START RECORD SET
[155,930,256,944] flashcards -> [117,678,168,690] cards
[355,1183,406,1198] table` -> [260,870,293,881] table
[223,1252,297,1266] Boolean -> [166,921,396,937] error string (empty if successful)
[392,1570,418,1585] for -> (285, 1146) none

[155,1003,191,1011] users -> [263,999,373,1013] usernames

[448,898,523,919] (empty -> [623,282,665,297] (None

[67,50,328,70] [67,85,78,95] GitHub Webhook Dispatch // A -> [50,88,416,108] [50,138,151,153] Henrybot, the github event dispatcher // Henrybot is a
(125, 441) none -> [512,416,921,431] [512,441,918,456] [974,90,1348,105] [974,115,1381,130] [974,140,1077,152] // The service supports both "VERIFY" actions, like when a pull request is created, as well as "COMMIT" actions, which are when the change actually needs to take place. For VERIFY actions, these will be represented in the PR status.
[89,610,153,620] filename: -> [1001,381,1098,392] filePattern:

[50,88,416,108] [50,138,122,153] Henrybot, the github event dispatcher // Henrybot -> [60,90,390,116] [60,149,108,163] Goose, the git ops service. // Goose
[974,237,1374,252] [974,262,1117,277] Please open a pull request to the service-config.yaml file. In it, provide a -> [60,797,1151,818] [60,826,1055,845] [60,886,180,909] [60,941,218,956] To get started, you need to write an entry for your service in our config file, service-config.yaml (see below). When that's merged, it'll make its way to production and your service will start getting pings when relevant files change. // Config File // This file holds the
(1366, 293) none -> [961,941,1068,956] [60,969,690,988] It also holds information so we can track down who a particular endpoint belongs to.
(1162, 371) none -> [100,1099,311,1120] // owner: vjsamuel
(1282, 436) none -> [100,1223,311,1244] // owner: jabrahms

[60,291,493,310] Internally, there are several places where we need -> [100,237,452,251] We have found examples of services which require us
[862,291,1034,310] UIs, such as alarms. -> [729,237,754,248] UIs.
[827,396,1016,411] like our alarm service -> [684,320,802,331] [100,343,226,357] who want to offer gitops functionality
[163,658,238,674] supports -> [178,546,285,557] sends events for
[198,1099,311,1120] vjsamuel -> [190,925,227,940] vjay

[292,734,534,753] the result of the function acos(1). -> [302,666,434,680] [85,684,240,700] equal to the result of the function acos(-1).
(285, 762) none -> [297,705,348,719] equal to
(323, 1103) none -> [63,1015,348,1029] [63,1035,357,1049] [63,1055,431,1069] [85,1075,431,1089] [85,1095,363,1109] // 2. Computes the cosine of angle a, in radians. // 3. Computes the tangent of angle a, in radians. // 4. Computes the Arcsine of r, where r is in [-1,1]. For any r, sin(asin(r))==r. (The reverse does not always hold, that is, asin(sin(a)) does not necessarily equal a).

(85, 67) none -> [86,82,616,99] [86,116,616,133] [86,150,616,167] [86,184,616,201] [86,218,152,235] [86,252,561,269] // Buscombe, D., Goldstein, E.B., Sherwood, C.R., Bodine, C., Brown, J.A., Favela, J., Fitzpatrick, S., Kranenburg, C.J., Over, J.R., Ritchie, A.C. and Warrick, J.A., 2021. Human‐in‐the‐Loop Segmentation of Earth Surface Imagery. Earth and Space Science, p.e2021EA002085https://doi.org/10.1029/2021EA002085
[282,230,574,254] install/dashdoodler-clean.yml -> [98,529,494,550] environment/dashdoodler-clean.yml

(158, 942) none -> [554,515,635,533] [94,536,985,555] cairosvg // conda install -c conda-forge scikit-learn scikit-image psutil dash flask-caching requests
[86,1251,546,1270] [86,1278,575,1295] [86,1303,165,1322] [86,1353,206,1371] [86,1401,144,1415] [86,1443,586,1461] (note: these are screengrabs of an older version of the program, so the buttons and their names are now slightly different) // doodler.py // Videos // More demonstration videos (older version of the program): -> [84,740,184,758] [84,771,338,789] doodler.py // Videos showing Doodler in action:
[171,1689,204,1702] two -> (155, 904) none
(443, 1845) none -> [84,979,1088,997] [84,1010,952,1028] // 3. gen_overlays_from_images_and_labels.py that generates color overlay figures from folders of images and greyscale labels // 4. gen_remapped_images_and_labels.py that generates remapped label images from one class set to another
END RECORD SET
> _AIM OF THE EXERCISE_: Each line of the listing is to be output verbatim.

> _ANSWER BELOW_:
[155,930,256,944] flashcards -> [117,678,168,690] cards
[355,1183,406,1198] table` -> [260,870,293,881] table
[223,1252,297,1266] Boolean -> [166,921,396,937] error string (empty if successful)
[392,1570,418,1585] for -> (285, 1146) none

[155,1003,191,1011] users -> [263,999,373,1013] usernames

[448,898,523,919] (empty -> [623,282,665,297] (None

[67,50,328,70] [67,85,78,95] GitHub Webhook Dispatch // A -> [50,88,416,108] [50,138,151,153] Henrybot, the github event dispatcher // Henrybot is a
(125, 441) none -> [512,416,921,431] [512,441,918,456] [974,90,1348,105] [974,115,1381,130] [974,140,1077,152] // The service supports both "VERIFY" actions, like when a pull request is created, as well as "COMMIT" actions, which are when the change actually needs to take place. For VERIFY actions, these will be represented in the PR status.
[89,610,153,620] filename: -> [1001,381,1098,392] filePattern:

[50,88,416,108] [50,138,122,153] Henrybot, the github event dispatcher // Henrybot -> [60,90,390,116] [60,149,108,163] Goose, the git ops service. // Goose
[974,237,1374,252] [974,262,1117,277] Please open a pull request to the service-config.yaml file. In it, provide a -> [60,797,1151,818] [60,826,1055,845] [60,886,180,909] [60,941,218,956] To get started, you need to write an entry for your service in our config file, service-config.yaml (see below). When that's merged, it'll make its way to production and your service will start getting pings when relevant files change. // Config File // This file holds the
(1366, 293) none -> [961,941,1068,956] [60,969,690,988] It also holds information so we can track down who a particular endpoint belongs to.
(1162, 371) none -> [100,1099,311,1120] // owner: vjsamuel
(1282, 436) none -> [100,1223,311,1244] // owner: jabrahms

[60,291,493,310] Internally, there are several places where we need -> [100,237,452,251] We have found examples of services which require us
[862,291,1034,310] UIs, such as alarms. -> [729,237,754,248] UIs.
[827,396,1016,411] like our alarm service -> [684,320,802,331] [100,343,226,357] who want to offer gitops functionality
[163,658,238,674] supports -> [178,546,285,557] sends events for
[198,1099,311,1120] vjsamuel -> [190,925,227,940] vjay

[292,734,534,753] the result of the function acos(1). -> [302,666,434,680] [85,684,240,700] equal to the result of the function acos(-1).
(285, 762) none -> [297,705,348,719] equal to
(323, 1103) none -> [63,1015,348,1029] [63,1035,357,1049] [63,1055,431,1069] [85,1075,431,1089] [85,1095,363,1109] // 2. Computes the cosine of angle a, in radians. // 3. Computes the tangent of angle a, in radians. // 4. Computes the Arcsine of r, where r is in [-1,1]. For any r, sin(asin(r))==r. (The reverse does not always hold, that is, asin(sin(a)) does not necessarily equal a).

(85, 67) none -> [86,82,616,99] [86,116,616,133] [86,150,616,167] [86,184,616,201] [86,218,152,235] [86,252,561,269] // Buscombe, D., Goldstein, E.B., Sherwood, C.R., Bodine, C., Brown, J.A., Favela, J., Fitzpatrick, S., Kranenburg, C.J., Over, J.R., Ritchie, A.C. and Warrick, J.A., 2021. Human‐in‐the‐Loop Segmentation of Earth Surface Imagery. Earth and Space Science, p.e2021EA002085https://doi.org/10.1029/2021EA002085
[282,230,574,254] install/dashdoodler-clean.yml -> [98,529,494,550] environment/dashdoodler-clean.yml

(158, 942) none -> [554,515,635,533] [94,536,985,555] cairosvg // conda install -c conda-forge scikit-learn scikit-image psutil dash flask-caching requests
[86,1251,546,1270] [86,1278,575,1295] [86,1303,165,1322] [86,1353,206,1371] [86,1401,144,1415] [86,1443,586,1461] (note: these are screengrabs of an older version of the program, so the buttons and their names are now slightly different) // doodler.py // Videos // More demonstration videos (older version of the program): -> [84,740,184,758] [84,771,338,789] doodler.py // Videos showing Doodler in action:
[171,1689,204,1702] two -> (155, 904) none
(443, 1845) none -> [84,979,1088,997] [84,1010,952,1028] // 3. gen_overlays_from_images_and_labels.py that generates color overlay figures from folders of images and greyscale labels // 4. gen_remapped_images_and_labels.py that generates remapped label images from one class set to another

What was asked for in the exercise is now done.